Nice job!! Good looking mixed bag of fine eats!! Couldn't ask for a calmer day. Looks like <1'.
Congrats!! Did you drop any Squidtail's down? I know you said you were goin to try em. Let me know.:thumbsup:


----------



## PurpleNGold (Mar 15, 2011)

Matt was using a squid tail when he caught the AJ in the pic.


----------



## Realtor (Oct 1, 2007)

NICE!!!!! man o man, I gotta get back out there!


----------



## SoCal619 (Nov 18, 2011)

This might be a dumb question, but exactly how far offshore are the oil rigs and where can I get their coordinates?


----------



## Head Kned (Mar 21, 2011)

SoCal619 said:


> This might be a dumb question, but exactly how far offshore are the oil rigs and where can I get their coordinates?
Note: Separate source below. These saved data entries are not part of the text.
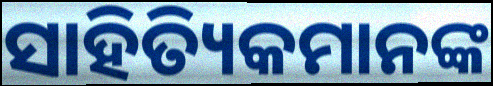
ସାହିତ୍ୟିକମାନଙ୍କ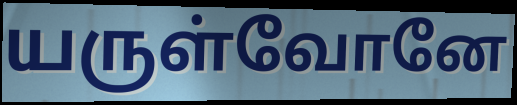
யருள்வோனே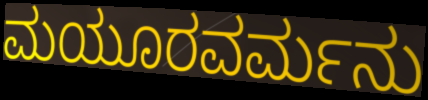
ಮಯೂರವರ್ಮನು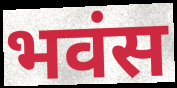
भवंस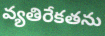
వ్యతిరేకతనుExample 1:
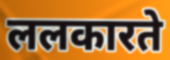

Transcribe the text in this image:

ललकारते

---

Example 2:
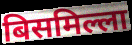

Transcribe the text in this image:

बिसमिल्ला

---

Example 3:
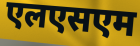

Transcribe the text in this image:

एलएसएम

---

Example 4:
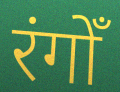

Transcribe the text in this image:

रंगोँ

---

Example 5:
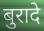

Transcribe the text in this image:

बुरादेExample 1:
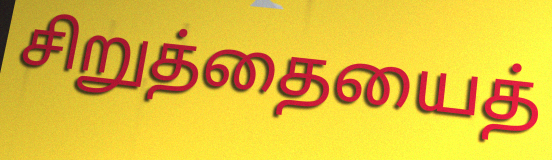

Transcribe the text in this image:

சிறுத்தையைத்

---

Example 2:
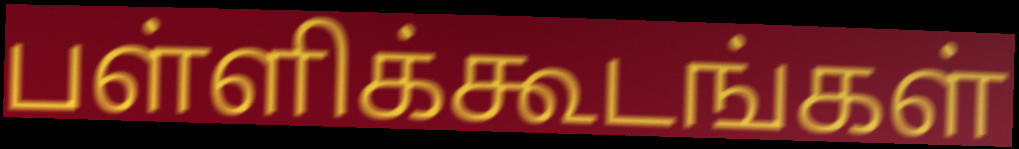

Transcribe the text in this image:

பள்ளிக்கூடங்கள்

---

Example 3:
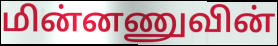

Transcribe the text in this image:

மின்னணுவின்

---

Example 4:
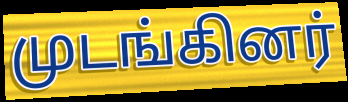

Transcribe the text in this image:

முடங்கினர்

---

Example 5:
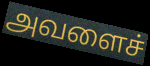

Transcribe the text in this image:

அவளைச்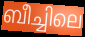
ബീച്ചിലെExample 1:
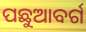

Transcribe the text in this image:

ପଛୁଆବର୍ଗ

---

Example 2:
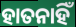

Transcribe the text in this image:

ହାତନାହିଁ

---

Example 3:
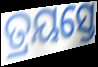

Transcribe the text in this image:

ତ୍ରୟସ୍ତେ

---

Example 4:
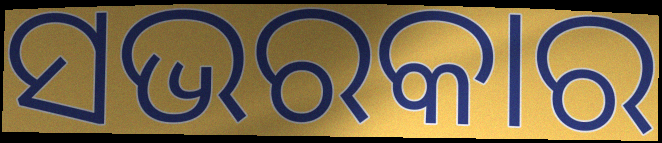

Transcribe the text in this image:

ସଭରକାର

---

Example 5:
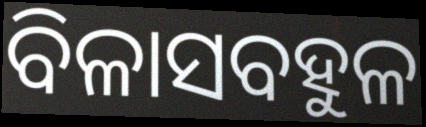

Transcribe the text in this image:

ବିଳାସବହୁଳ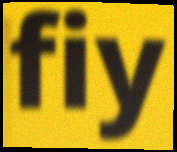
fiy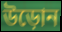
উড়োনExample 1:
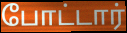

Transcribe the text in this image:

போட்டார்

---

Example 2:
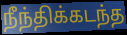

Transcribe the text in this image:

நீந்திக்கடந்த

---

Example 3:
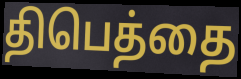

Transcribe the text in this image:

திபெத்தை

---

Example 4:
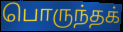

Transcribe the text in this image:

பொருந்தக்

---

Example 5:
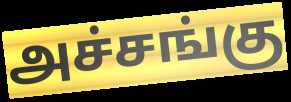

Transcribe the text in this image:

அச்சங்குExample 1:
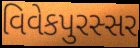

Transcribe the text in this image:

વિવેકપુરસ્સર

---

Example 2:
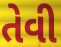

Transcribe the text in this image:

તેવી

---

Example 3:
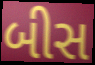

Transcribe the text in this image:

બીસ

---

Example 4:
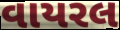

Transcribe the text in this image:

વાયરલ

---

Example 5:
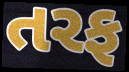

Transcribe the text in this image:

તરફ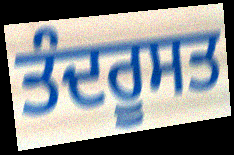
ਤੰਦਰੂਸਤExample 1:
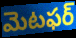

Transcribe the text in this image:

మెటఫర్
The Coordinates are pretty easy to find on the internet, or subscribe to Hiltons. He has all of them listed with probably the most accurate locations available. The floaters get moved every now and then. But it depends on what oil rigs you are reffering. The Rigs that were fished in this post are any where from 60-100 miles offshore depending which pass you leave from.


----------



## MissKristy (Dec 1, 2007)

The tuna rigs start at about 70 miles out I can get u the cordinates later don't have them on me at this time


----------



## Frenchy (Oct 2, 2007)

Thanks for the report !!!


----------



## marmidor (Mar 15, 2008)

AWESOME report and pics my friend. Maybe we can hook up and hit the rigs!


----------



## MissKristy (Dec 1, 2007)

Just let me no when. The bigest thing is having enough ice


----------



## PurpleNGold (Mar 15, 2011)

MissKristy said:


> Just let me no when. The bigest thing is having enough ice


+1

And Beer


----------